# A Significant Other



## maurice (10 Jul 2010)

Hi,

I have a copy of 'A Significant Other' by Matt Rendell up for grabs.

It details the role of the domestique in the peleton.

I'll draw lots on Monday evening, so if you're interested throw your name in the hat!

Cheers
Maurice


----------



## Baggy (10 Jul 2010)

Pop my name in the hat please!


----------



## biggs682 (10 Jul 2010)

put me in the pot plese , many thanks


----------



## theloafer (10 Jul 2010)

hi can you add me in too ...thanks


----------



## PpPete (10 Jul 2010)

me too please


----------



## Telemark (10 Jul 2010)

and me please!

Thanks ...

T


----------



## Tynan (12 Jul 2010)

Telemark said:


> and me please!
> 
> Thanks ...
> 
> T



Tynan!

nearly finsihed the BReaking the Chain one and now with mucho train reading time, quivers lips and looks woeful


----------



## maurice (13 Jul 2010)

Tynan wins, fortunate with the late entry there!

PM me your details,

Cheers
Maurice


----------



## Tynan (13 Jul 2010)

yay

I've finshed the voets one so one in one out


----------



## Tynan (15 Aug 2010)

This is now available again, The Significant Other one

(other than a few bit of tdf riding stuff I found it a terrible read, very very padded with guff, I fliped through an awful lot of it)

old skool rools


----------



## longers (17 Aug 2010)

Tynan said:


> old skool rools



Please for the win?


----------



## Tynan (17 Aug 2010)

absolutely

address by Pm and it shall be so


----------



## longers (13 Sep 2010)

Thanks Tynan,

this is available again. First come, first served.


----------



## Noodley (13 Sep 2010)

please


----------



## Norry1 (13 Sep 2010)

I reckon this is worth a sticky thread or even a forum on its own.

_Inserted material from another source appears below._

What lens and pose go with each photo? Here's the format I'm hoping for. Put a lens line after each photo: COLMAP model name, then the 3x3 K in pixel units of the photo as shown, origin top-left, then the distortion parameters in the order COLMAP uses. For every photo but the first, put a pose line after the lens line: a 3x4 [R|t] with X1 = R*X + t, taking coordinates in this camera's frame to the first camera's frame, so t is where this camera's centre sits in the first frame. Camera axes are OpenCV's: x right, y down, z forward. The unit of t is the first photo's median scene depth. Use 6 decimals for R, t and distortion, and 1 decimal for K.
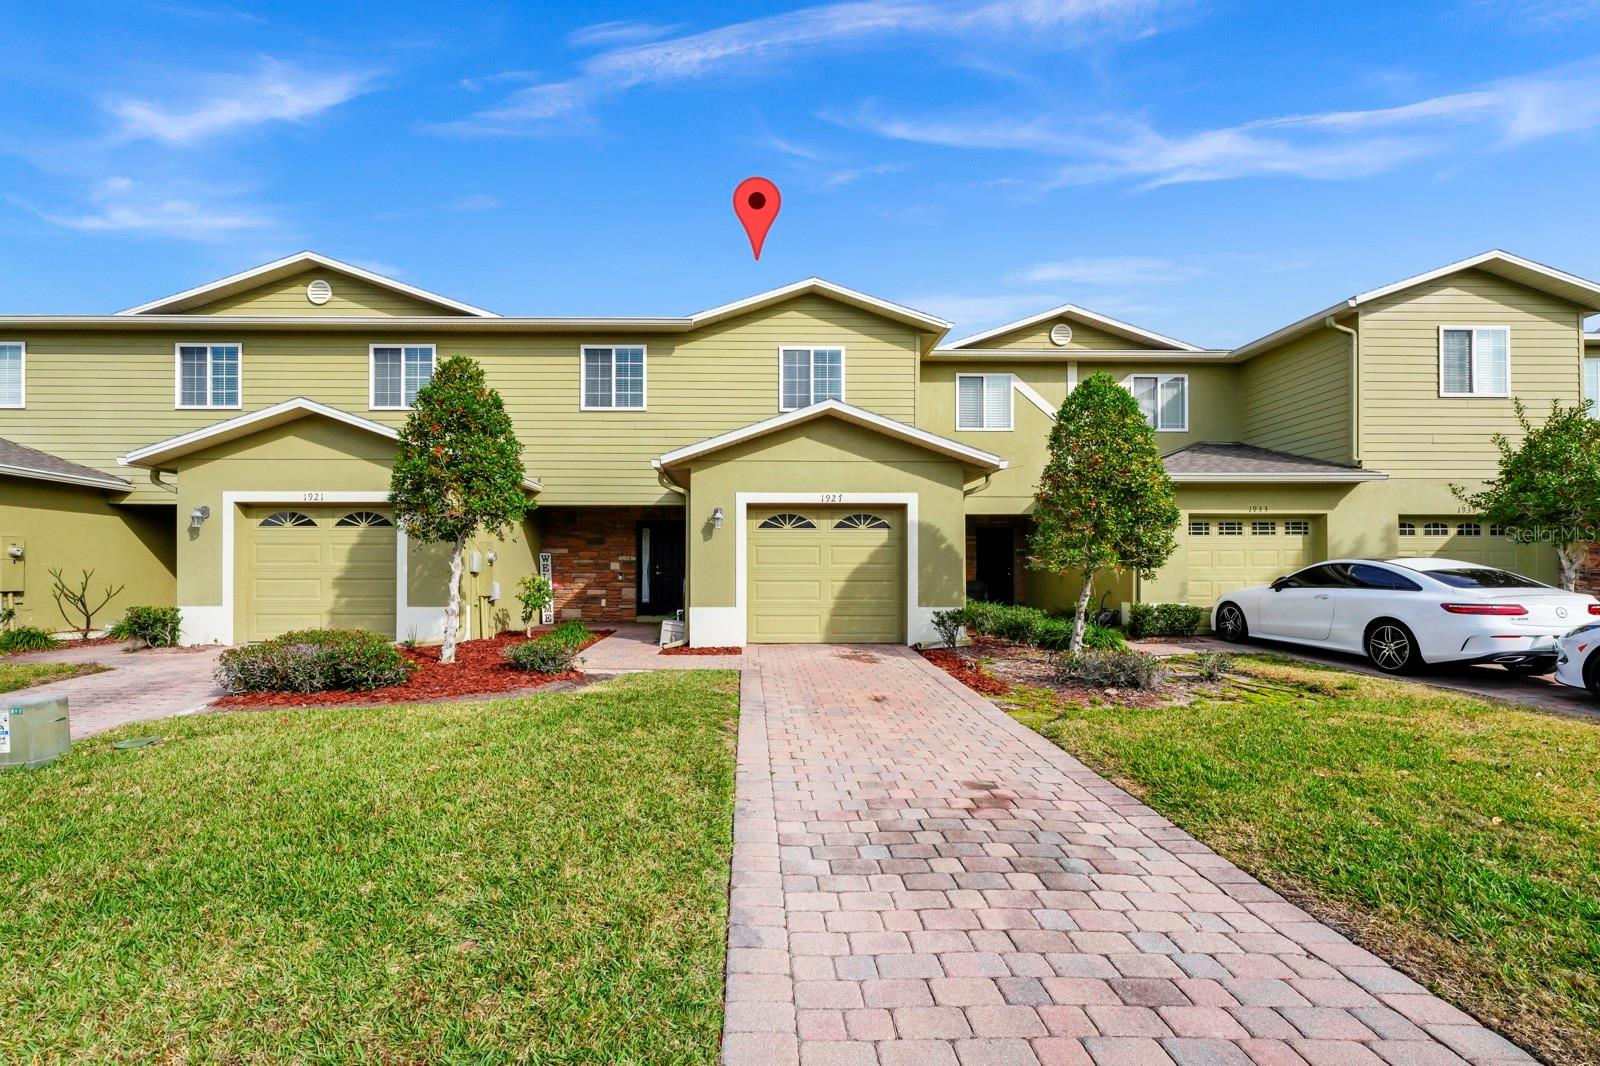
lens RADIAL K [[654.9, 0, 801.2], [0, 654.9, 532.2], [0, 0, 1]] dist [0.001188, -0.000112]
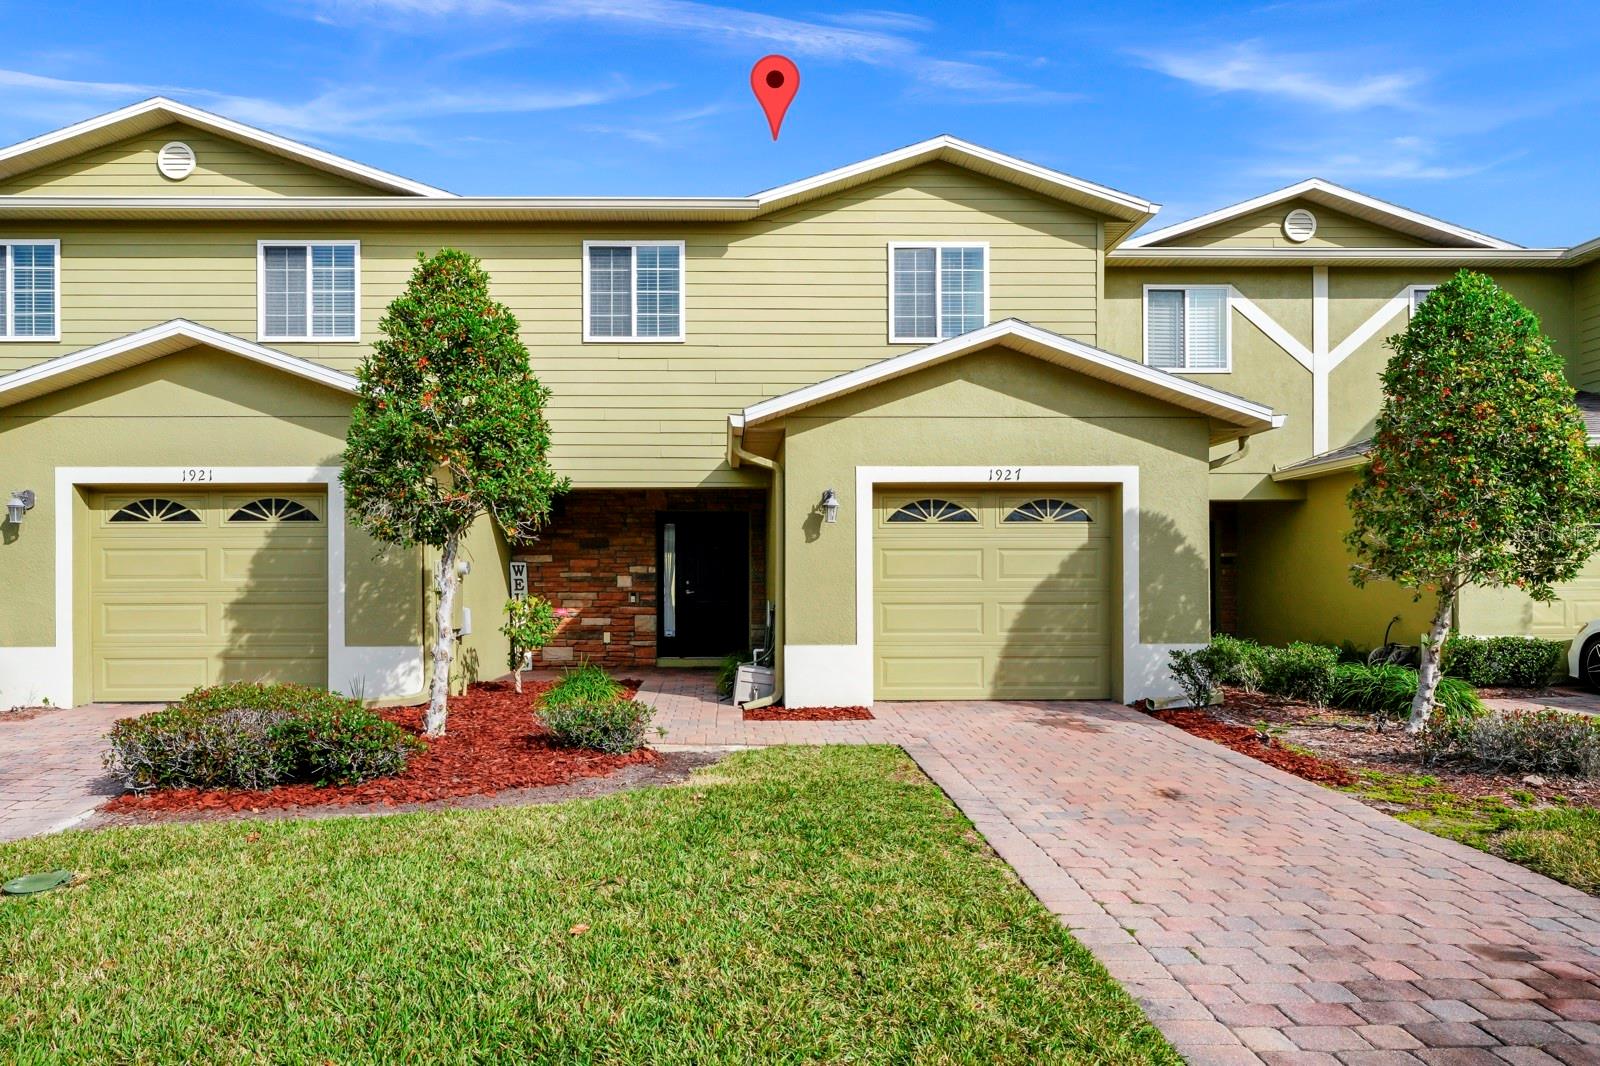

I suggested the "Library" idea on a (motor)biking forum I used to frequent. People offered up books or DVDs and people who wanted to use them had to commit to posting them on to the next borrower. This would work well here as well.

Any Admin's / Mods about?

Martin


----------



## longers (13 Sep 2010)

Noodley said:


> please



Sure, let me know where to send it and I'll get it out to you at the w/e.


----------



## Noodley (22 Sep 2010)

Thanks longers, arrived today


----------



## Noodley (27 Sep 2010)

Available again, yes I know I read quickly!


----------



## MrRidley (27 Sep 2010)

Me please.


----------



## Noodley (27 Sep 2010)

jimbhoy said:


> Me please.




No problem, send me your details by PM and I'll get it sent off to you.


----------



## MrRidley (12 Oct 2010)

Up for grab's again, passed to me by Noodley, quite a good read.


----------



## Panter (12 Oct 2010)

Please


----------



## Noodley (12 Oct 2010)

jimbhoy said:


> Up for grab's again, passed to me by Noodley, quite a good read.



Bloody hell jim, that was quick!


----------



## MrRidley (12 Oct 2010)

Noodley said:


> Bloody hell jim, that was quick!



Aye it's been a slow few days.


----------



## MrRidley (12 Oct 2010)

Panter said:


> Please



PM me your details and i'll get it in the post.


----------



## Panter (12 Oct 2010)

Thanks very much  

pm coming your way


----------